● Given instruction A: Quote the antler chew thread word for word, starting with "Aw that photo" and going on through "town for hours!".
● Given instruction B: In the antler chew thread, why does missmarstar accept the chance of a dog's teeth breaking on an antler? Answer in one to three sentences.
● Given instruction C: Summarize the antler chew thread in two sentences.

Thanks. It's not that I'd need to coax Isabel into chewing on it. I'm just always looking for ways to add a little something extra for her.


----------



## missmarstar (Jul 22, 2007)

Feldenak said:


> Thanks. It's not that I'd need to coax Isabel into chewing on it. I'm just always looking for ways to add a little something extra for her.



I'm sure a small smear of peanut butter on the antler would make her very happy


----------



## KaMu (May 17, 2010)

missmarstar said:


> Yes! Here is the seller's ebay store:
> 
> 
> 
> ...



I want to buy these really large ones like you got in the mail but the site is confusing me......elk or deer? xl and a med? It doesn't take a whole lot to confuse me.  What a great find.
HELP! Roxy s begging, digging in her pocketbook for extra money for the purchase!!!!! lol


----------



## missmarstar (Jul 22, 2007)

KaMu said:


> I want to buy these really large ones like you got in the mail but the site is confusing me......elk or deer? xl and a med? It doesn't take a whole lot to confuse me.  What a great find.
> HELP! Roxy s begging, digging in her pocketbook for extra money for the purchase!!!!! lol


If it helps, this is the specific listing I purchased, in size X-large

2 LBS DEER ELK Antler Dog Chews Deer Treats HARD CORE X-Large - eBay (item 290540684527 end time May-31-11 11:26:32 PDT)


It came with 2 antlers, about 1lb each. I believe, based on their size, that they are elk, but the listing says it could be either deer or elk.


----------



## KaMu (May 17, 2010)

ah ha we found it!


----------



## Florabora22 (Nov 30, 2008)

I guess I shouldn't complain, but Flora just is not a chewer. I bought her an antler a long time ago and all she did was look at it and then look at me like, "...What is this? What am I supposed to do with this?"

Those antlers _are _huge! Sammy and Dillon look like they're in heaven.


----------



## Noey (Feb 26, 2009)

can these harm the teeth in anyway?

Noah is a HUGE chew guy...


----------



## missmarstar (Jul 22, 2007)

Noey said:


> can these harm the teeth in anyway?
> 
> Noah is a HUGE chew guy...



Not any more-so than any other hard chew. There is always the risk of teeth breaking I suppose, but I think the benefits of letting them expel all that chewing energy outweighs that small risk.

If Noah is a big chewer, I think an antler would be great for him! Nothing else lasts as long in my house, even raw bones get chewed down/eaten within a few chew sessions, the antlers are still going strong after being chewed on non-stop for days. They are just barely worn at the ends.


----------



## Jamm (Mar 28, 2010)

Aw that photo is adorable! I LOVE antlers. Joey and his sensitive tummy makes it hard to find good chews for him. Nylabones and antlers are pretty much the only things he can have! Of course though my mom thinks they scratch the floor so he can only chew them on the tile in the kitchen! Lol I found tho that the kind we carry at the pet store I work with need to be soaked in warm water for 10-15mins before Joey will realllyyy chew on them. After I do he goes to town for hours!


----------

● Listed records:
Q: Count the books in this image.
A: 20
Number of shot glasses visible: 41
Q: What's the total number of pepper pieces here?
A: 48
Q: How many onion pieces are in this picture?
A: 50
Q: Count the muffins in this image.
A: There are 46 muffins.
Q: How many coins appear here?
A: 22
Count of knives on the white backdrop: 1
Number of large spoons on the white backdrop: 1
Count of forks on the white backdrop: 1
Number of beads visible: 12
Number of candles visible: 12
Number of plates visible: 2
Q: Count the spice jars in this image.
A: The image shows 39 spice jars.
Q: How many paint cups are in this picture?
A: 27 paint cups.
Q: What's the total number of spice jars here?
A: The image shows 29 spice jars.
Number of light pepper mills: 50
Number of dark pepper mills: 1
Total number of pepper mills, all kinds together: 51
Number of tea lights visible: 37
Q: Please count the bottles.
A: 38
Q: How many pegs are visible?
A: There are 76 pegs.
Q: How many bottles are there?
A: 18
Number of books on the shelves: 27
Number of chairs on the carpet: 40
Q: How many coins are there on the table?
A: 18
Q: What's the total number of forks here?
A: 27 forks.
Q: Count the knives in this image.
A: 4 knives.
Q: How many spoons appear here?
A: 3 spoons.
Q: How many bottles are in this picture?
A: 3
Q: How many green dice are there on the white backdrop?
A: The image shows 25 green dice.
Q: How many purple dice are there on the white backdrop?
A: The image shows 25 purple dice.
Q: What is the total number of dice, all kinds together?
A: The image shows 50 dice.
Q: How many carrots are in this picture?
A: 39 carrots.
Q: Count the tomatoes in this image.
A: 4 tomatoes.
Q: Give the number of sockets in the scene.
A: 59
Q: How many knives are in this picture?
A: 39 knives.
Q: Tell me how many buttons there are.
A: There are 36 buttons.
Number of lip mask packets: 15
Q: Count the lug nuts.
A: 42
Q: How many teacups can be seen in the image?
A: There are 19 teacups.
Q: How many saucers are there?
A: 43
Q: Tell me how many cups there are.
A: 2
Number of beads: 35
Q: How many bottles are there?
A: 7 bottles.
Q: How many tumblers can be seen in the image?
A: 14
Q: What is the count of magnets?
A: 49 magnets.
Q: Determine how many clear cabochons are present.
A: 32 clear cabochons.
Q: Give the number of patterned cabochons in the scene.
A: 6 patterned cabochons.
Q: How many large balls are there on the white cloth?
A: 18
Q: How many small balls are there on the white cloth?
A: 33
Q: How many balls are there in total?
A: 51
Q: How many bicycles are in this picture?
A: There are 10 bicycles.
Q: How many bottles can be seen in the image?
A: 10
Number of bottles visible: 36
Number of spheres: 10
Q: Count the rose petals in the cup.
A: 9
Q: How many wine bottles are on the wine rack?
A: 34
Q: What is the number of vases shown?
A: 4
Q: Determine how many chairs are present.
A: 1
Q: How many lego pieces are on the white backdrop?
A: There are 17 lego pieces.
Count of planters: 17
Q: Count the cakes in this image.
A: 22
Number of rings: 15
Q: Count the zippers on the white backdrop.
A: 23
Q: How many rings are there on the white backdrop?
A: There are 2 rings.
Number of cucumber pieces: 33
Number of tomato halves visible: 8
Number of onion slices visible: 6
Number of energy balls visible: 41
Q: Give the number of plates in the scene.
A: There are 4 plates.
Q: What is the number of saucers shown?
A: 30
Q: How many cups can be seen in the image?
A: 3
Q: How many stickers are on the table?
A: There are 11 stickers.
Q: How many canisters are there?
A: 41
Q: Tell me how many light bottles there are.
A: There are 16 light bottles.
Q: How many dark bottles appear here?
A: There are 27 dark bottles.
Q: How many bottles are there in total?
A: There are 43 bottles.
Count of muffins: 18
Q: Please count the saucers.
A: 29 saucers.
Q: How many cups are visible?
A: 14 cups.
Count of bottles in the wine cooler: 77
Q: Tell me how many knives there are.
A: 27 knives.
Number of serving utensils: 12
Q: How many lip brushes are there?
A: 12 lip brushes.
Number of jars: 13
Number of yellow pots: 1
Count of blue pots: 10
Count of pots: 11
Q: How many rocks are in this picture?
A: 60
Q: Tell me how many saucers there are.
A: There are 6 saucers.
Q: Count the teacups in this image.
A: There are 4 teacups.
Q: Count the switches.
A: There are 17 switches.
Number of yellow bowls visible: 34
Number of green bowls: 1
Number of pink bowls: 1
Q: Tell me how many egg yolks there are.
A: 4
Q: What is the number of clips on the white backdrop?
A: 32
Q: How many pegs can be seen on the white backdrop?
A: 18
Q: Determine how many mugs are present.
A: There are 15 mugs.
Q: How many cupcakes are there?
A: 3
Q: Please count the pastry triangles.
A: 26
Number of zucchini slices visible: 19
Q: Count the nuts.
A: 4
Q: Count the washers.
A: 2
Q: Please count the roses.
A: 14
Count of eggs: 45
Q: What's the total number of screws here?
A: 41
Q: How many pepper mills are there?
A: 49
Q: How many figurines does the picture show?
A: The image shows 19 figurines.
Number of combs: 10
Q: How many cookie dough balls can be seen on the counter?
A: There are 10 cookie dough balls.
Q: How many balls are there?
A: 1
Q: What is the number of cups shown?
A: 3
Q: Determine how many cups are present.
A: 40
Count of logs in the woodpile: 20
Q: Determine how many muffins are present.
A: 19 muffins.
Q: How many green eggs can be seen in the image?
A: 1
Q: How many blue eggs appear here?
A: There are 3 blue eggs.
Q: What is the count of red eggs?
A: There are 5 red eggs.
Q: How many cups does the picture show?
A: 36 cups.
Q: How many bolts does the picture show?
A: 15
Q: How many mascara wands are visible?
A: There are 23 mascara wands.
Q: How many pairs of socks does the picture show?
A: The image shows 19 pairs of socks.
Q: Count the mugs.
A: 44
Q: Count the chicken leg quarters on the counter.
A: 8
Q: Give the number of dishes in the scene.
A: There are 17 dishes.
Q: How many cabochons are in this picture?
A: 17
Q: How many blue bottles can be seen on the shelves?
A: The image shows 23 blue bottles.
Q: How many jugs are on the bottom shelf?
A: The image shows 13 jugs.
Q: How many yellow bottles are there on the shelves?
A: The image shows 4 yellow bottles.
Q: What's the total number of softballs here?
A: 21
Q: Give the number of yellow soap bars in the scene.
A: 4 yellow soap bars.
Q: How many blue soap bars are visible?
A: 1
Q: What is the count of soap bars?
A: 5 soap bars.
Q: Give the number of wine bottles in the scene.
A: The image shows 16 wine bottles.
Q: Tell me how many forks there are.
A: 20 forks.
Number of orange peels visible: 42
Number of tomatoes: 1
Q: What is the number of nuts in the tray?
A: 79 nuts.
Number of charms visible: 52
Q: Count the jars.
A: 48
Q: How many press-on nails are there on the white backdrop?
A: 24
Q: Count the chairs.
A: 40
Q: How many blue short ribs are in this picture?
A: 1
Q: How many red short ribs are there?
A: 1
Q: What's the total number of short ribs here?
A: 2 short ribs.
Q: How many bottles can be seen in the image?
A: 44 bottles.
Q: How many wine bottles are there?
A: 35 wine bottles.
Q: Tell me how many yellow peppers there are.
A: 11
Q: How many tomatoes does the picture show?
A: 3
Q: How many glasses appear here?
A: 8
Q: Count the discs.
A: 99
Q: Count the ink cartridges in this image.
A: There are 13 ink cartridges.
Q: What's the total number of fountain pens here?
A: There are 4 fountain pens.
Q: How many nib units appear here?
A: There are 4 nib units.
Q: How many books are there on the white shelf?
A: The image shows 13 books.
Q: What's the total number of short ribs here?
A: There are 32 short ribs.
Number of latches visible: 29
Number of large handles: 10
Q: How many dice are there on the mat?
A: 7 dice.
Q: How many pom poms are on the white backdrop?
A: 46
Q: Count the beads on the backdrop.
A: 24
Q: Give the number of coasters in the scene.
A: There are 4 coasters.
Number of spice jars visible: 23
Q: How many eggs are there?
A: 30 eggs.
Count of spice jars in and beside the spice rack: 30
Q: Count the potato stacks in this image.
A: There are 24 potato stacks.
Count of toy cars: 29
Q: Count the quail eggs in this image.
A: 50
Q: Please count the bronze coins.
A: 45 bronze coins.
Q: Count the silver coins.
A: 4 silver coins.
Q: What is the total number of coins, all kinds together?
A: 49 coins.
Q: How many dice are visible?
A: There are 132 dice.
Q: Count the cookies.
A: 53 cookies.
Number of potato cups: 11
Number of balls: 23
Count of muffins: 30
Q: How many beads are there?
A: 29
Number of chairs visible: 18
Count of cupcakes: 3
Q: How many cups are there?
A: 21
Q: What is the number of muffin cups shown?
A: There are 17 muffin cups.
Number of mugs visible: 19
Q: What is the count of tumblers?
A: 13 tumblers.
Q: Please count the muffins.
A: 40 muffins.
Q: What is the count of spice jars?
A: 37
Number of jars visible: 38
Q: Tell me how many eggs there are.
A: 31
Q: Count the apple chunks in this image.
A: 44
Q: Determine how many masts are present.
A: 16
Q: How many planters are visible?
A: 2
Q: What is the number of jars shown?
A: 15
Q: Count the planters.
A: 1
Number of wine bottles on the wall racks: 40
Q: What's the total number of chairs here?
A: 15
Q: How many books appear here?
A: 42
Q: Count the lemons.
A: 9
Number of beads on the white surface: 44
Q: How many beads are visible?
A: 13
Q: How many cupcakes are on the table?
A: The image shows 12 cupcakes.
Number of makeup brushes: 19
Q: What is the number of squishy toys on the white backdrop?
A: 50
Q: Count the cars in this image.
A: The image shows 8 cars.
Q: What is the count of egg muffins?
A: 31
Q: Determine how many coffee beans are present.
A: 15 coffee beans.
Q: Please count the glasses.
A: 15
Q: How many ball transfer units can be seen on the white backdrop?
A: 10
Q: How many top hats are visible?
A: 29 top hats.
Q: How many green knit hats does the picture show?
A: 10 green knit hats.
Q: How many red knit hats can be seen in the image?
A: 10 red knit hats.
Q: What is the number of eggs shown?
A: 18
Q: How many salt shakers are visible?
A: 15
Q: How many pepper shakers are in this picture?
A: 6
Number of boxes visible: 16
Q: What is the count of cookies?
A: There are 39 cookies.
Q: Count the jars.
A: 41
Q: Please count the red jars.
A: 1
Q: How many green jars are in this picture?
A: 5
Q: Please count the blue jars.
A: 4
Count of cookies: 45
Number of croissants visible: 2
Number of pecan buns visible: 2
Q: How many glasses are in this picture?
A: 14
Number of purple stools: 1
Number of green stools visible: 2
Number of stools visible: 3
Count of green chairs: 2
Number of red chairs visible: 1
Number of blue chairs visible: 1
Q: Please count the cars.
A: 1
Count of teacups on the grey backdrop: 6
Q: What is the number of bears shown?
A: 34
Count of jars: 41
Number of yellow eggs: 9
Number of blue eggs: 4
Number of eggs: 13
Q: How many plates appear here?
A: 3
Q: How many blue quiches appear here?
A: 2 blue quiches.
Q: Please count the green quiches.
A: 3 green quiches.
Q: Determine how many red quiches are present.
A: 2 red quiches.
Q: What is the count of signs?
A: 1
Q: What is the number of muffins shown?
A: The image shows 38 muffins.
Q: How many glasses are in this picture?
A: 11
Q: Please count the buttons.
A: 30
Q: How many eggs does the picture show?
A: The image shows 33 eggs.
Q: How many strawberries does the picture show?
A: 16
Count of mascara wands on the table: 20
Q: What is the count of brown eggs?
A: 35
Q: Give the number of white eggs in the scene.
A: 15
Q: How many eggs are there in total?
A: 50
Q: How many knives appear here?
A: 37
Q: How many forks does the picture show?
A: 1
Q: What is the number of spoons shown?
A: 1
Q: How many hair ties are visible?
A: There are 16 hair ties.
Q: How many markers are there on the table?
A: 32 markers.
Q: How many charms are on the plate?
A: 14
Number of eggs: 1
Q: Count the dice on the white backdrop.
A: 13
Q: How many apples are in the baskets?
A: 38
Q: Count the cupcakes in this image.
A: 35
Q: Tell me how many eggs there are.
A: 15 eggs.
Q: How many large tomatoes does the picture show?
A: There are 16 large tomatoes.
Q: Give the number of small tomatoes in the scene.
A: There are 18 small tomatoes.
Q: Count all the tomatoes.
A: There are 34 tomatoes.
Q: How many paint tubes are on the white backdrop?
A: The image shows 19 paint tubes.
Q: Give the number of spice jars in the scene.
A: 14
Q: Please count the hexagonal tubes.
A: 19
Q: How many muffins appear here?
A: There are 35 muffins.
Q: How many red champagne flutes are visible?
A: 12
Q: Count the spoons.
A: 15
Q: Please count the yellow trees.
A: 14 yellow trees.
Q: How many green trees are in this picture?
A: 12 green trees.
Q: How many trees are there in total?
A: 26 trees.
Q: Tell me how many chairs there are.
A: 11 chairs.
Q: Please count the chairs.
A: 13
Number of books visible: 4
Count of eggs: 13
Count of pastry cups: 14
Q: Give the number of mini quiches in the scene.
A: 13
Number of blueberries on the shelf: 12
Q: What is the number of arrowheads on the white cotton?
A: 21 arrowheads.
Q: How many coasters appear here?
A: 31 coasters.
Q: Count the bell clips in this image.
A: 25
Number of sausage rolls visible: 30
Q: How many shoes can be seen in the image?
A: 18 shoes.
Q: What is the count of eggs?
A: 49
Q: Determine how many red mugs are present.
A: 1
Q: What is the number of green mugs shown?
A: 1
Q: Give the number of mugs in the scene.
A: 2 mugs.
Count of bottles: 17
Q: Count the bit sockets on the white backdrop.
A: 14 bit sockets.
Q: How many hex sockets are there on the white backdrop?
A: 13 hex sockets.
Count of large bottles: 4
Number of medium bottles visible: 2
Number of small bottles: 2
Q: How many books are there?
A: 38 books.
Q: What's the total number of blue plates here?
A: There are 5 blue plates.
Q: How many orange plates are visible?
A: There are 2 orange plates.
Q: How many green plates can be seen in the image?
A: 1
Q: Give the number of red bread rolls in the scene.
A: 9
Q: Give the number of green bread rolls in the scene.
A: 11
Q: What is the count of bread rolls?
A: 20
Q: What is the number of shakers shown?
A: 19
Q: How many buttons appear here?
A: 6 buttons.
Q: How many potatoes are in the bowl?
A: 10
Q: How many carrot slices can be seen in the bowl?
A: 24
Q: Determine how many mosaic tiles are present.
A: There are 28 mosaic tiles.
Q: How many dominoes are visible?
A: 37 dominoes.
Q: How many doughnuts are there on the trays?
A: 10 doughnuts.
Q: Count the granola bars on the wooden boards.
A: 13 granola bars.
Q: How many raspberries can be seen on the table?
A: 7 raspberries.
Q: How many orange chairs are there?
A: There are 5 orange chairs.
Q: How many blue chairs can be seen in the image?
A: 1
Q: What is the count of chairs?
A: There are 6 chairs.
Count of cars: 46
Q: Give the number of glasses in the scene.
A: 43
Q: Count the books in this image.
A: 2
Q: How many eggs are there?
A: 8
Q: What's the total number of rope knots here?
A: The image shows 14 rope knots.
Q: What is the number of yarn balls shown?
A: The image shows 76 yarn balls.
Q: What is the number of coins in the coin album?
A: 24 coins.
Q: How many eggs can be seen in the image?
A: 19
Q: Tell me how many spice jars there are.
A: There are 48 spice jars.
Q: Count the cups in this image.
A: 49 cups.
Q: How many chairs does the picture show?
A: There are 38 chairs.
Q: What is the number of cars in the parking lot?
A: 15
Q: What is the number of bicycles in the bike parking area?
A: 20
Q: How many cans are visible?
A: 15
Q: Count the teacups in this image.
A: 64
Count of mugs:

● Finished answer A:
Aw that photo is adorable! I LOVE antlers. Joey and his sensitive tummy makes it hard to find good chews for him. Nylabones and antlers are pretty much the only things he can have! Of course though my mom thinks they scratch the floor so he can only chew them on the tile in the kitchen! Lol I found tho that the kind we carry at the pet store I work with need to be soaked in warm water for 10-15mins before Joey will realllyyy chew on them. After I do he goes to town for hours!

● Finished answer B: She says the risk is no greater than with any other hard chew. She believes the benefit of letting dogs expel all their chewing energy outweighs that small risk.

● Finished answer C: Forum members discuss antler chews for dogs, and missmarstar points KaMu to the eBay item she bought: an X-large pair of antlers, about a pound each, that could be deer or elk. She says antlers carry no more tooth risk than other hard chews and outlast even raw bones, while others note that Flora ignores hers and that Joey's antlers need a soak in warm water before he really chews them.